» Extracted information:
+++++
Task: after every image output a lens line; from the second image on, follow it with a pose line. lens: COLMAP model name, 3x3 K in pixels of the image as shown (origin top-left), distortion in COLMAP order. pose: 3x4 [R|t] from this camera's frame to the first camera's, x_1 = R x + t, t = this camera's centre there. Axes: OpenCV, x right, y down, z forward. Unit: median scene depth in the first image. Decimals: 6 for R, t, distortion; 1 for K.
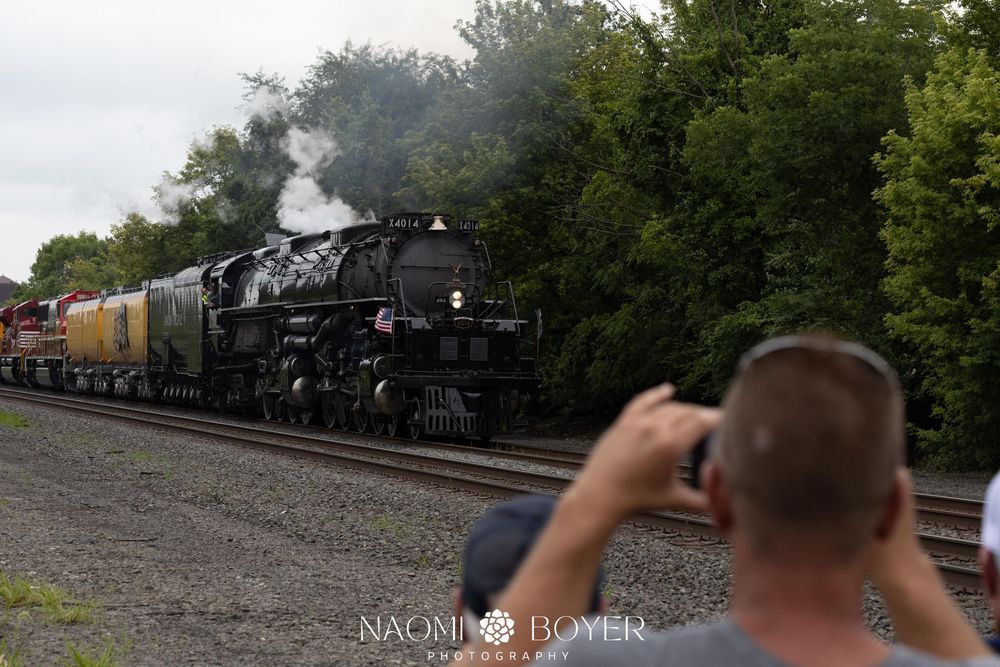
lens RADIAL K [[2716.3, 0, 312.1], [0, 2716.3, 333.9], [0, 0, 1]] dist [0.221467, -0.710369]
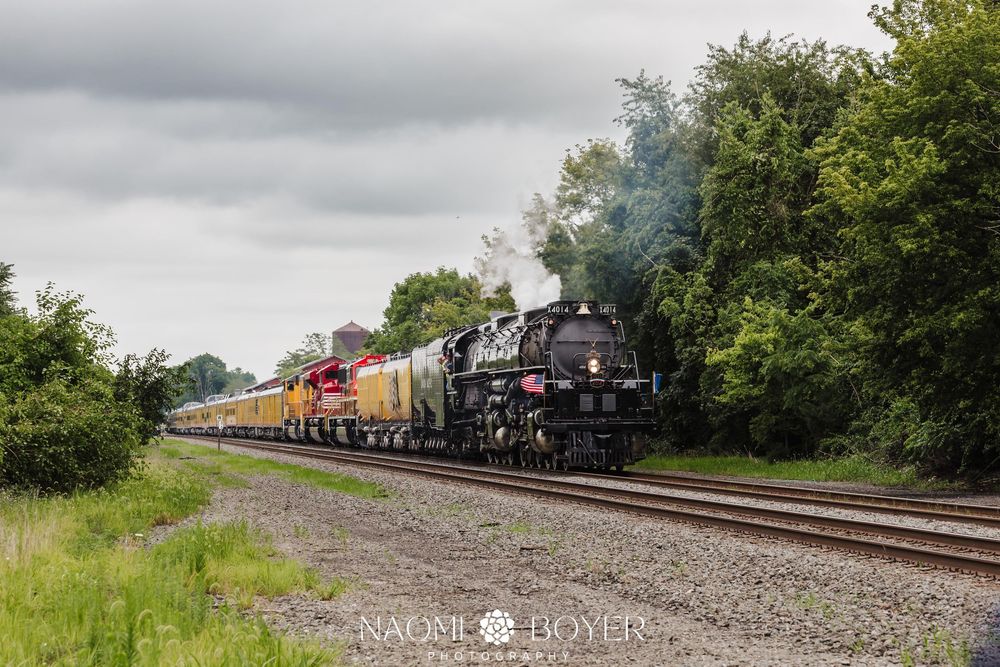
lens RADIAL K [[1834.4, 0, 264.0], [0, 1834.4, 334.1], [0, 0, 1]] dist [0.155514, 0.164276]
pose [[0.993974, -0.035828, -0.103596, -0.077441], [0.032090, 0.998780, -0.037531, 0.002956], [0.104814, 0.033980, 0.993911, 0.397800]]
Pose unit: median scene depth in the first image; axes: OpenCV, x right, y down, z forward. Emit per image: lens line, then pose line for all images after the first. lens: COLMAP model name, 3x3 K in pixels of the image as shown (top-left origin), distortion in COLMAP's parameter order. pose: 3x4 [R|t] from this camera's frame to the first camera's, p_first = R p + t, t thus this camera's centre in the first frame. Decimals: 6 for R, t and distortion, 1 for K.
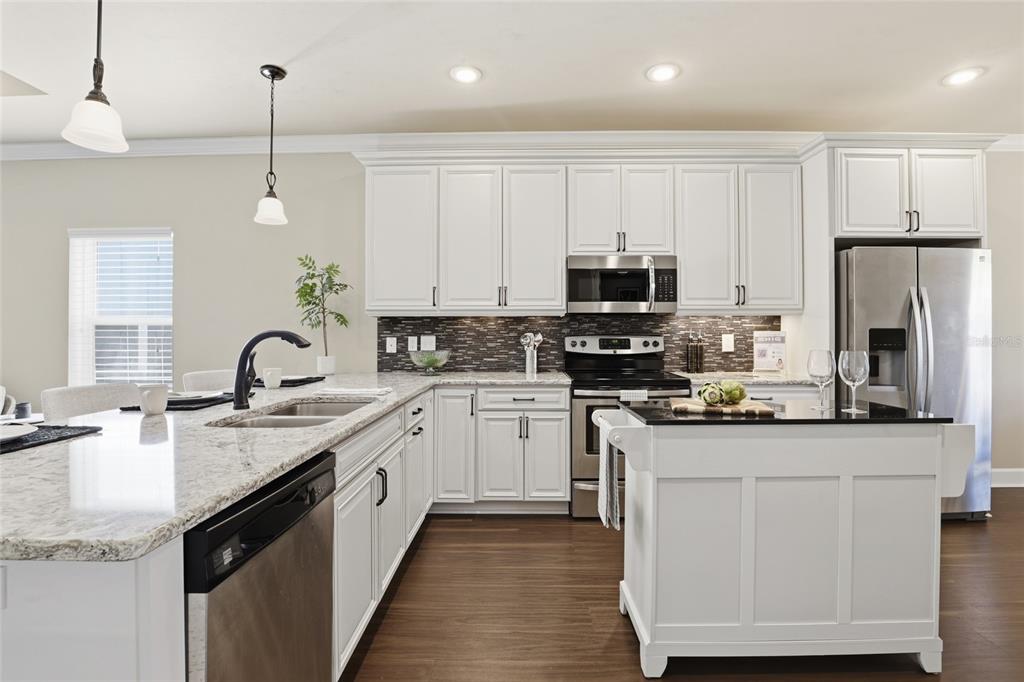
lens RADIAL K [[477.6, 0, 512.0], [0, 477.6, 341.0], [0, 0, 1]] dist [-0.031027, 0.000041]
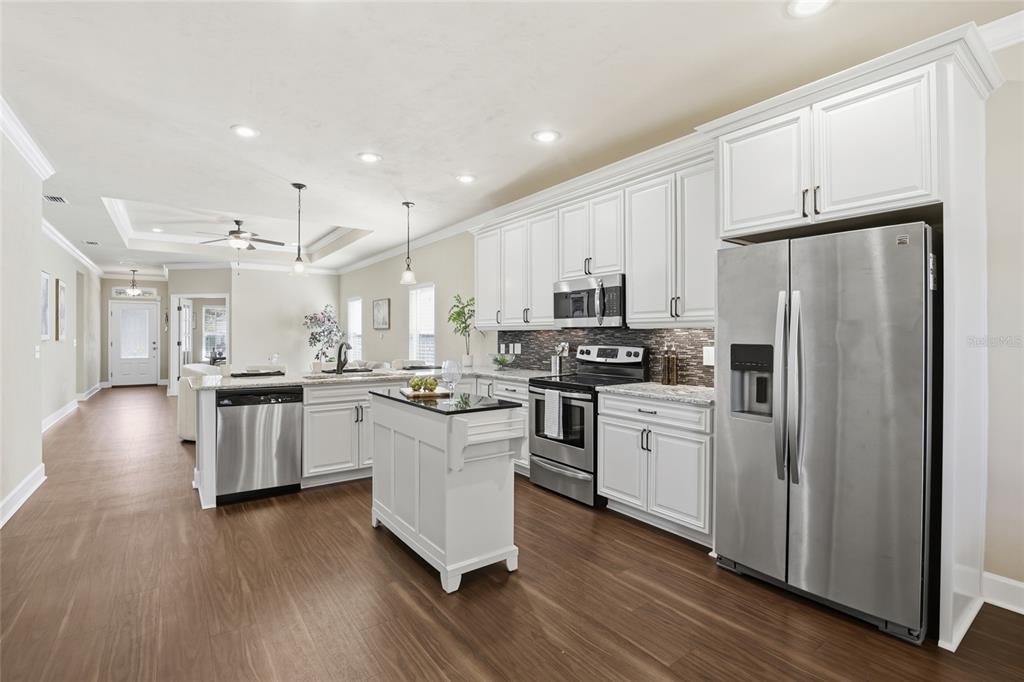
lens RADIAL K [[467.7, 0, 512.0], [0, 467.7, 341.0], [0, 0, 1]] dist [-0.031707, 0.000074]
pose [[0.606707, 0.011708, -0.794839, 0.962829], [-0.015855, 0.999871, 0.002626, -0.022228], [0.794768, 0.011009, 0.606814, 0.141828]]
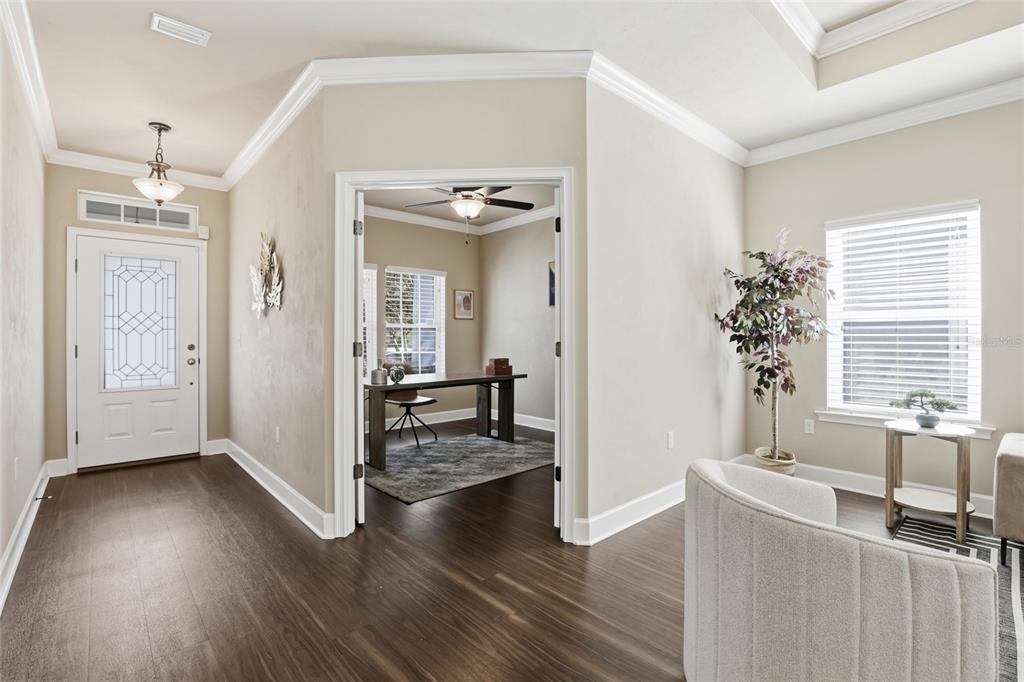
lens RADIAL K [[467.7, 0, 512.0], [0, 467.7, 341.0], [0, 0, 1]] dist [-0.031707, 0.000074]
pose [[0.680552, 0.004062, -0.732688, -1.657245], [-0.011666, 0.999918, -0.005292, 0.018677], [0.732607, 0.012149, 0.680544, -0.116303]]
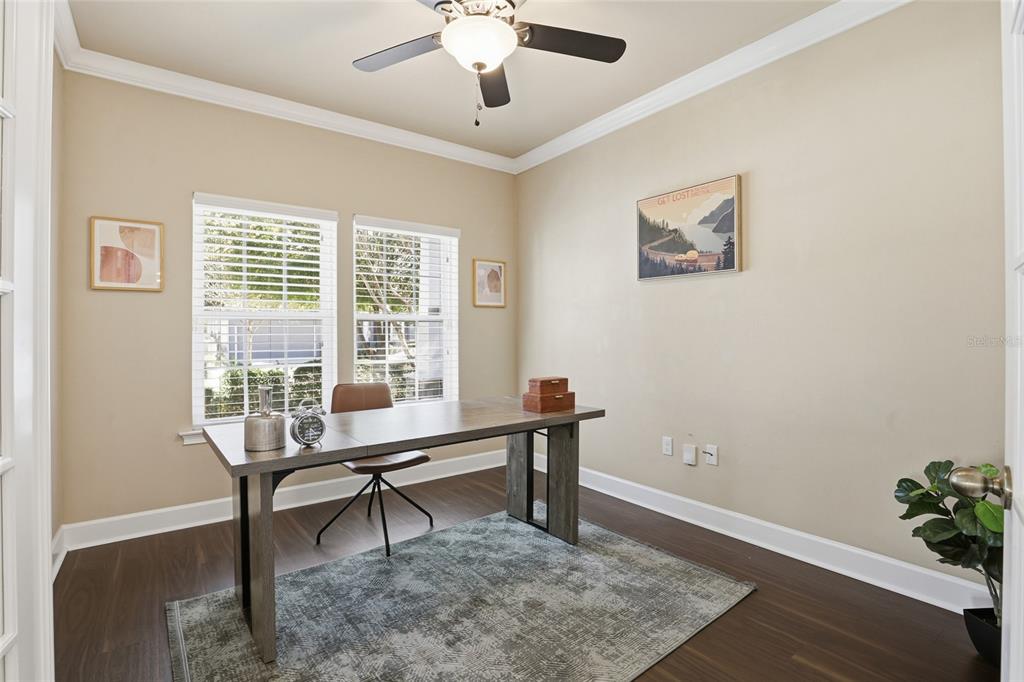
lens RADIAL K [[477.6, 0, 512.0], [0, 477.6, 341.0], [0, 0, 1]] dist [-0.031027, 0.000041]
pose [[0.611219, 0.003780, -0.791453, -2.187484], [-0.008707, 0.999960, -0.001948, 0.009393], [0.791414, 0.008082, 0.611227, 0.335980]]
+++++
» Exercise directions: Copy the whole listing above line for line without any changes, and leave out the pictures.

» Exercise result:
Task: after every image output a lens line; from the second image on, follow it with a pose line. lens: COLMAP model name, 3x3 K in pixels of the image as shown (origin top-left), distortion in COLMAP order. pose: 3x4 [R|t] from this camera's frame to the first camera's, x_1 = R x + t, t = this camera's centre there. Axes: OpenCV, x right, y down, z forward. Unit: median scene depth in the first image. Decimals: 6 for R, t, distortion; 1 for K.
lens RADIAL K [[2716.3, 0, 312.1], [0, 2716.3, 333.9], [0, 0, 1]] dist [0.221467, -0.710369]
lens RADIAL K [[1834.4, 0, 264.0], [0, 1834.4, 334.1], [0, 0, 1]] dist [0.155514, 0.164276]
pose [[0.993974, -0.035828, -0.103596, -0.077441], [0.032090, 0.998780, -0.037531, 0.002956], [0.104814, 0.033980, 0.993911, 0.397800]]
Pose unit: median scene depth in the first image; axes: OpenCV, x right, y down, z forward. Emit per image: lens line, then pose line for all images after the first. lens: COLMAP model name, 3x3 K in pixels of the image as shown (top-left origin), distortion in COLMAP's parameter order. pose: 3x4 [R|t] from this camera's frame to the first camera's, p_first = R p + t, t thus this camera's centre in the first frame. Decimals: 6 for R, t and distortion, 1 for K.
lens RADIAL K [[477.6, 0, 512.0], [0, 477.6, 341.0], [0, 0, 1]] dist [-0.031027, 0.000041]
lens RADIAL K [[467.7, 0, 512.0], [0, 467.7, 341.0], [0, 0, 1]] dist [-0.031707, 0.000074]
pose [[0.606707, 0.011708, -0.794839, 0.962829], [-0.015855, 0.999871, 0.002626, -0.022228], [0.794768, 0.011009, 0.606814, 0.141828]]
lens RADIAL K [[467.7, 0, 512.0], [0, 467.7, 341.0], [0, 0, 1]] dist [-0.031707, 0.000074]
pose [[0.680552, 0.004062, -0.732688, -1.657245], [-0.011666, 0.999918, -0.005292, 0.018677], [0.732607, 0.012149, 0.680544, -0.116303]]
lens RADIAL K [[477.6, 0, 512.0], [0, 477.6, 341.0], [0, 0, 1]] dist [-0.031027, 0.000041]
pose [[0.611219, 0.003780, -0.791453, -2.187484], [-0.008707, 0.999960, -0.001948, 0.009393], [0.791414, 0.008082, 0.611227, 0.335980]]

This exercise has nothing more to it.